Page text:
The Borani Esfanaaj is essentially spinach, fried with onions and garlic, chilled and mixed with plain yoghurt, salt and pepper. It might have been better to cook the onions and garlic separately, as I had to watch carefully to ensure they didn't burn while the spinach was cooking, but I suppose the spinach needed watching anyway.

Once done, I put it in a bowl in a basin of water, then shoved an ice-pack on top to cool it, then put it in the fridge while I got on with the lamb sticks. They're lamb mince rolled into skinless sausages around wooden sticks: I removed the sticks and fried the lamb.

Meanwhile I slices a peeled round cucumber, two tomatoes and two small onions, one red and one white, and arranged them on a plate with a small bowl of yoghurt (topped with nutmeg and smoked sea-salt) in the middle. Oil and salt (tiny amount) on the tomatoes, parsley on the cucumber.

Then I toasted some pitta breads, stirred salt and pepper into 250g of yoghurt and mixed it with the spinach.

My way of eating was to cut open a pitta pocket, slather it with the spinach mix, put a lamb sausage on top, and add bits of the raw vegetables with some yoghurt. Delicious it was too, though I was reminded somewhat of Irish breakfast rolls.

Wife had made apricot and walnut bread in the bread-machine, but we ate it before rather than after our main course. Happily, there's some left for tomorrow.

The tomatoes are continuing to dry in the oven. I turned the temperature up to 75C this morning.

Extracted records:
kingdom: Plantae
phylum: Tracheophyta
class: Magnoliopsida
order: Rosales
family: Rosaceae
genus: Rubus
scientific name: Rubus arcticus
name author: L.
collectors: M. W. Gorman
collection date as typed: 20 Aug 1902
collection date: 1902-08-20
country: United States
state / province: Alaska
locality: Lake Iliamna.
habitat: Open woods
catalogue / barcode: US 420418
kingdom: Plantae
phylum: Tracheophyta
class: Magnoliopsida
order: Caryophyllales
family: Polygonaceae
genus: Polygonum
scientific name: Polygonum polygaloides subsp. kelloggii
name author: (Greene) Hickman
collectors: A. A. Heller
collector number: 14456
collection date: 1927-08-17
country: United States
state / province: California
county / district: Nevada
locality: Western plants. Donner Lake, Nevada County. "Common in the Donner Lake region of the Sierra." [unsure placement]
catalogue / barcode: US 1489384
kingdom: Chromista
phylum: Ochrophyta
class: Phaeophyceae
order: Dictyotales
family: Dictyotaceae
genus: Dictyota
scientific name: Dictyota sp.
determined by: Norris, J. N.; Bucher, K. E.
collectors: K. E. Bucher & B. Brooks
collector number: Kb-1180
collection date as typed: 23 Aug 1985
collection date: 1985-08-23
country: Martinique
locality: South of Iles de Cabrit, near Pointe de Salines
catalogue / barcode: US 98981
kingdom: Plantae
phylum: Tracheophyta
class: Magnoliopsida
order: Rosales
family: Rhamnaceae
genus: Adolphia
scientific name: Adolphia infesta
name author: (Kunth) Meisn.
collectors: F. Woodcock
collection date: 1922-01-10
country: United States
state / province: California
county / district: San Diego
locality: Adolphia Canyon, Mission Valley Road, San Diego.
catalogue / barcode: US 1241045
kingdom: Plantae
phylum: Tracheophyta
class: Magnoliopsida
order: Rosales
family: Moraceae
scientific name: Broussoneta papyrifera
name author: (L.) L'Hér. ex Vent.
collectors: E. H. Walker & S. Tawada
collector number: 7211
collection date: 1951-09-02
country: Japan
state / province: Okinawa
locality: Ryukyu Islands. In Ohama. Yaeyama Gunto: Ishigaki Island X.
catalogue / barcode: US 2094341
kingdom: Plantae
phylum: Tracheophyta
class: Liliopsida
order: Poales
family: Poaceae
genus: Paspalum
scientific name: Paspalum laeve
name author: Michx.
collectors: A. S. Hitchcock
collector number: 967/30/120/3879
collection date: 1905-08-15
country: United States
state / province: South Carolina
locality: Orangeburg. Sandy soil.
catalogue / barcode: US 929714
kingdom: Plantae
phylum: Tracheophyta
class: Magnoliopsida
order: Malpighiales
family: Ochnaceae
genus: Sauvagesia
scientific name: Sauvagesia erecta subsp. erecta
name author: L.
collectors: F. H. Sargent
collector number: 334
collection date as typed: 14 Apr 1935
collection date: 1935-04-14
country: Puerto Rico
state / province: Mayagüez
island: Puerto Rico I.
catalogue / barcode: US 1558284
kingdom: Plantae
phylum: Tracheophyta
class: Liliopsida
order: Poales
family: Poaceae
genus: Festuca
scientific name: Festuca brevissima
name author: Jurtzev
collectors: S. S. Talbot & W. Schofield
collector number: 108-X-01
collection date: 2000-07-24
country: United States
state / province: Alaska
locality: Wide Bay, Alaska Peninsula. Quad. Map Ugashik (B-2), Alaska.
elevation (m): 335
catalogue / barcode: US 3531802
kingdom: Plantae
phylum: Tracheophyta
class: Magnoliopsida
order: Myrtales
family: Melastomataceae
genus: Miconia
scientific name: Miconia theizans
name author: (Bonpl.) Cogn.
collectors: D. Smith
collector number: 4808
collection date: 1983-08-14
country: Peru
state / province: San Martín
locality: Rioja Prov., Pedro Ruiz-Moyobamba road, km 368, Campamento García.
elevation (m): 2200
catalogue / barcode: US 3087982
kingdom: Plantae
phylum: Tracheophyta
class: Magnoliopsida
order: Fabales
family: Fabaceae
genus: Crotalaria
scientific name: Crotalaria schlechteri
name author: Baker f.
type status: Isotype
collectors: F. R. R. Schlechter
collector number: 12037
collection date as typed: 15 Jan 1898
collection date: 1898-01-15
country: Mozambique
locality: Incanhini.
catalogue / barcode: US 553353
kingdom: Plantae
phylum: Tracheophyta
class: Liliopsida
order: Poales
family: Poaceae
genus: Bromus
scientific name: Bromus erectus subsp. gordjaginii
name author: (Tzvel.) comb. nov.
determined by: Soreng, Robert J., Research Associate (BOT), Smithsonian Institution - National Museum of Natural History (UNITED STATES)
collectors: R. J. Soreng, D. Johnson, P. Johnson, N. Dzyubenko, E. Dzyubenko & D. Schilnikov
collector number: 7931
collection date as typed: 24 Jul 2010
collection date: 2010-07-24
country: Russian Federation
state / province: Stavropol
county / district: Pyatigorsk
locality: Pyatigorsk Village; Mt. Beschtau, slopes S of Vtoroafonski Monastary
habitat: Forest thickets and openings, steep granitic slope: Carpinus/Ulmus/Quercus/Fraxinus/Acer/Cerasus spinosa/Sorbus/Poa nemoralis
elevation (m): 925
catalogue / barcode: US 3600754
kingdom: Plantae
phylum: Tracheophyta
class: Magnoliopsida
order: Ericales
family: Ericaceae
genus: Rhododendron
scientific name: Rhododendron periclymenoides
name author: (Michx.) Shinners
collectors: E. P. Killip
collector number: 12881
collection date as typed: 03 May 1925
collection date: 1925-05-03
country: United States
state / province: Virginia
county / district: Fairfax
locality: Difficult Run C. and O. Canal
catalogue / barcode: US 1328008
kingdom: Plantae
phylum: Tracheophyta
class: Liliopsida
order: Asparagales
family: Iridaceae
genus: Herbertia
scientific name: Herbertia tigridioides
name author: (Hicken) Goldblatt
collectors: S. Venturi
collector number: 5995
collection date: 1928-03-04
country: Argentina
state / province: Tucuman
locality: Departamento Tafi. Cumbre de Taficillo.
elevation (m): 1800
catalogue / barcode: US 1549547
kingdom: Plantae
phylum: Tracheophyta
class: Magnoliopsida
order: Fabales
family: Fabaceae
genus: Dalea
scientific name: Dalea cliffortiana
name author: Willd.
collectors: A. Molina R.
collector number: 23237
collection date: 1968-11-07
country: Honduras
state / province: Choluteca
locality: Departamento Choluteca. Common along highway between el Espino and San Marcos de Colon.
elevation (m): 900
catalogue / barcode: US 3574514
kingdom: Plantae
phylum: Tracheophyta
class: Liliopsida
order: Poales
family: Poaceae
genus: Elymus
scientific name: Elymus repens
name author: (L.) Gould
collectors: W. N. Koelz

Work to do: Reproduce the stretch of the dinner write-up from "Meanwhile I slices" through "75C this morning.", replacing "pitta" with "pita".

Exercise output:
Meanwhile I slices a peeled round cucumber, two tomatoes and two small onions, one red and one white, and arranged them on a plate with a small bowl of yoghurt (topped with nutmeg and smoked sea-salt) in the middle. Oil and salt (tiny amount) on the tomatoes, parsley on the cucumber.

Then I toasted some pita breads, stirred salt and pepper into 250g of yoghurt and mixed it with the spinach.

My way of eating was to cut open a pita pocket, slather it with the spinach mix, put a lamb sausage on top, and add bits of the raw vegetables with some yoghurt. Delicious it was too, though I was reminded somewhat of Irish breakfast rolls.

Wife had made apricot and walnut bread in the bread-machine, but we ate it before rather than after our main course. Happily, there's some left for tomorrow.

The tomatoes are continuing to dry in the oven. I turned the temperature up to 75C this morning.